Numbers
Steve: I was in the CG from 1982 - 2002. Things have changed a lot since my heyday but I can give you some numbers to ponder. I was on a ship for 20 months until Mar 84, and started flight training on April Fool's Day of 84 (joke's been on me ever since!) and it took me 14 months to get through. My first CG operational Falcon tour was at Cape Cod and there I averaged about 425 hours per year. High year: 517, low 340. Like 80drvr said, the months vary tremendously depending on numerous factors. My highest month was 79 hours. CG logs flight hours like the other services, from T/O to landing, not block to block, so some carriers allow a conversion factor when applying.
My next tour was as an instructor in the Falcon at the Aviation Training Center in Mobile. There I only averaged 250 hours in the jet per year (5 year tour) and another 200 a year in the back of the simulator (doesn't count for anything). So I gave up some flight time for the opportunity to be a Stan/Eval IP.
Then I got hosed and had to do a staff tour in Wash DC at our headquarters. This was in 1994 and with budget cuts and the scaling back of the Falcon fleet I was one of many Falcon drivers who found out what the "needs of the service" really meant. I was hoping to get another operational tour but we went from 42 Falcons to 17 during that time frame and I was "selected" for a desk job. 4 years of averaging 0.0 hours per year. Some (actually only about 3 billets per airframe) staff jobs include part time flying of about 50 hours per year, but mine wasn't one of them.
My final tour (98-02) was another operational tour and I averaged 375 hours that tour. High year: 510, Low: 330. Each year due to budget constraints our number of flight hours was reduced. Different units often get different amounts of funding (programed flight hours) and so a lot depends on the unit and the aircraft.
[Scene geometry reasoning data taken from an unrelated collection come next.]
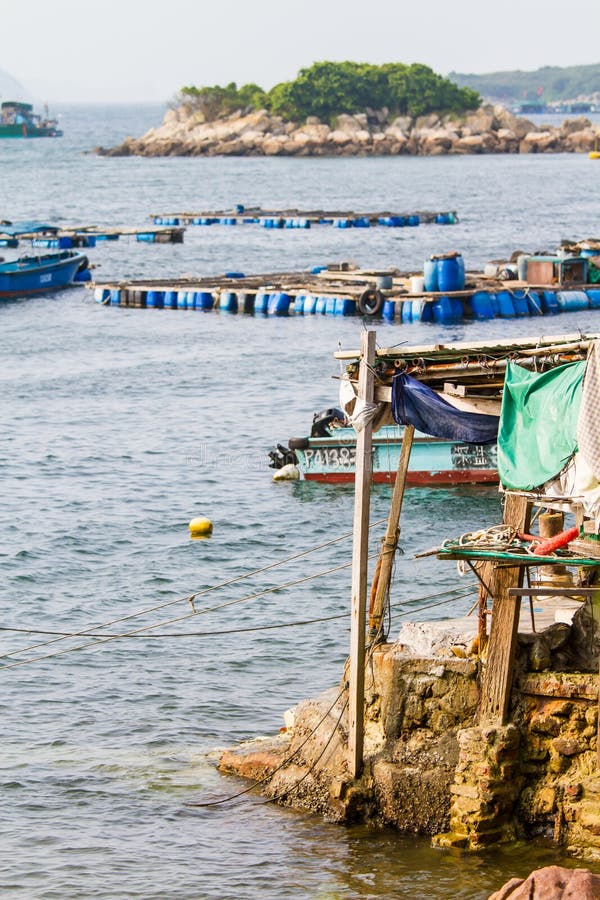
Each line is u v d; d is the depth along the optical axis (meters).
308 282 97.62
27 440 57.16
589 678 21.50
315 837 22.64
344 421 49.22
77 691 30.02
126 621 34.91
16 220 165.50
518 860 21.23
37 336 85.69
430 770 22.52
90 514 45.44
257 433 57.66
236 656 31.97
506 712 21.91
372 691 23.39
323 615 34.75
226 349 78.75
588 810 21.23
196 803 24.30
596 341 21.16
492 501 45.84
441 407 23.36
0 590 37.56
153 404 64.25
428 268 89.25
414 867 21.30
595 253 98.88
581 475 21.42
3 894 21.11
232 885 21.17
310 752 24.23
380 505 45.56
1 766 26.00
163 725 28.05
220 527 43.69
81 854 22.41
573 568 29.84
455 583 36.31
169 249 134.00
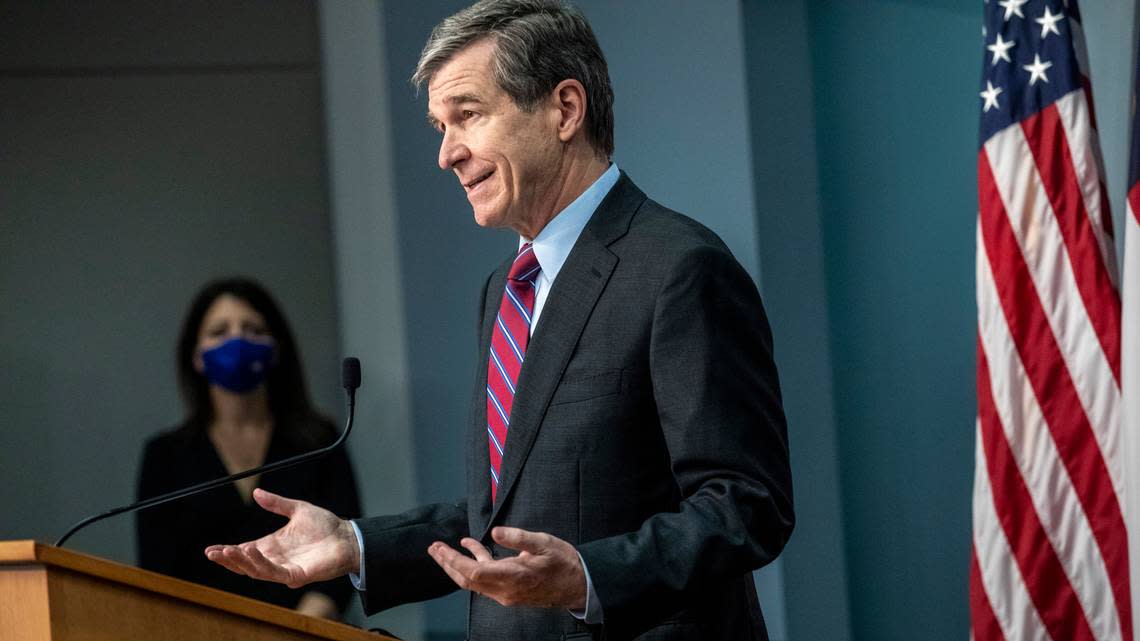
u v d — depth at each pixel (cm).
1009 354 586
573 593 270
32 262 880
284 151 900
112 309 885
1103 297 573
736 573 286
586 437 317
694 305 312
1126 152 614
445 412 813
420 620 788
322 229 897
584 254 333
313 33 905
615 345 320
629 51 744
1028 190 588
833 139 728
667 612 280
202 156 896
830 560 711
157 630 244
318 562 332
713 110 727
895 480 714
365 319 850
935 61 707
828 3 731
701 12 730
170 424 885
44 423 876
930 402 709
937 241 706
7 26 883
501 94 337
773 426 313
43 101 884
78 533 870
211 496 610
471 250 811
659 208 343
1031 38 598
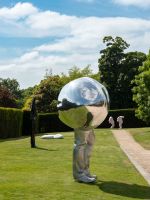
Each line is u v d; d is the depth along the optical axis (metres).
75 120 12.02
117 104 66.69
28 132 42.31
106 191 11.16
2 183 11.86
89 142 12.33
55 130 50.44
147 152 22.00
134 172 14.69
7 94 54.75
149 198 10.59
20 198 10.05
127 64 66.50
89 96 11.97
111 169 15.17
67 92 12.12
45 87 65.31
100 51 67.94
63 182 12.16
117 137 32.75
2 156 18.78
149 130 39.66
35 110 24.19
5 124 34.41
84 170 12.32
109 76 66.88
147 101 41.84
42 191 10.88
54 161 16.94
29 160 17.27
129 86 66.00
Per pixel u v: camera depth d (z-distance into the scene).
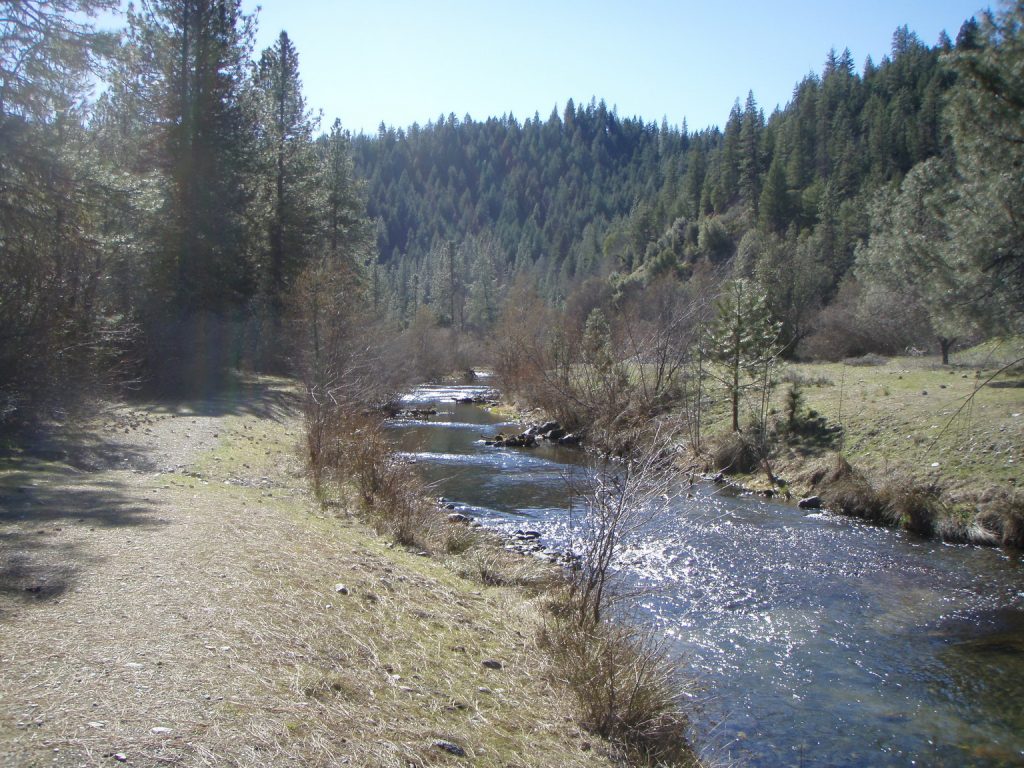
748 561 11.94
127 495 9.36
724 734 6.33
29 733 3.21
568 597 8.01
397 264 129.75
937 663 8.11
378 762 3.73
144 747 3.27
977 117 13.80
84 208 15.55
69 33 14.52
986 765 6.03
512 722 4.90
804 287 42.28
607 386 27.39
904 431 18.03
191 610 5.18
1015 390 19.48
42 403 14.69
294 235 36.00
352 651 5.18
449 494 17.36
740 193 80.75
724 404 25.08
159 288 25.39
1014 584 10.95
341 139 43.81
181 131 26.52
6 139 13.68
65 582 5.44
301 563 6.96
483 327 80.75
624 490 8.15
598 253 99.69
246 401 24.98
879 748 6.27
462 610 7.05
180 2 26.69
Also, some guys like to fly alot and volunteer for extra duty/trips, etc, and tend to fly more. I was one of those who never said no to the scheduler and thus was the stick hog for the first 3 years of my last tour. As I started to wind down and get busy with the job search my flight hours tapered off and the young bucks caught me.
Could I have flown C-130s? Not sure. I was offered helos after 4 years as a Falcon IP and asked to extend a year instead (that didn't work out, as I got the staff job anyway a year later). I was never "offered" a C130 transition. Most of the crossover comes from helo bubbas who desparately want to be fixed wing drivers after having sucked seat cushions up certain orifices during horrific night time rescues in really snotty weather. (They badmouth fixed wing their whole career until they get their transition!). There is a formal program for helo drivers to apply for a transition board. Other aircraft swaps typically occur when someone gets orders to a unit (as they get more senior) that has a different aircraft, or the fleet numbers change and one community needs more pilots.
These numbers are OLD, and things change constantly in the CG, so your mileage will certainly vary. Could be more, could be less! Either way, its all in 20! Ungh.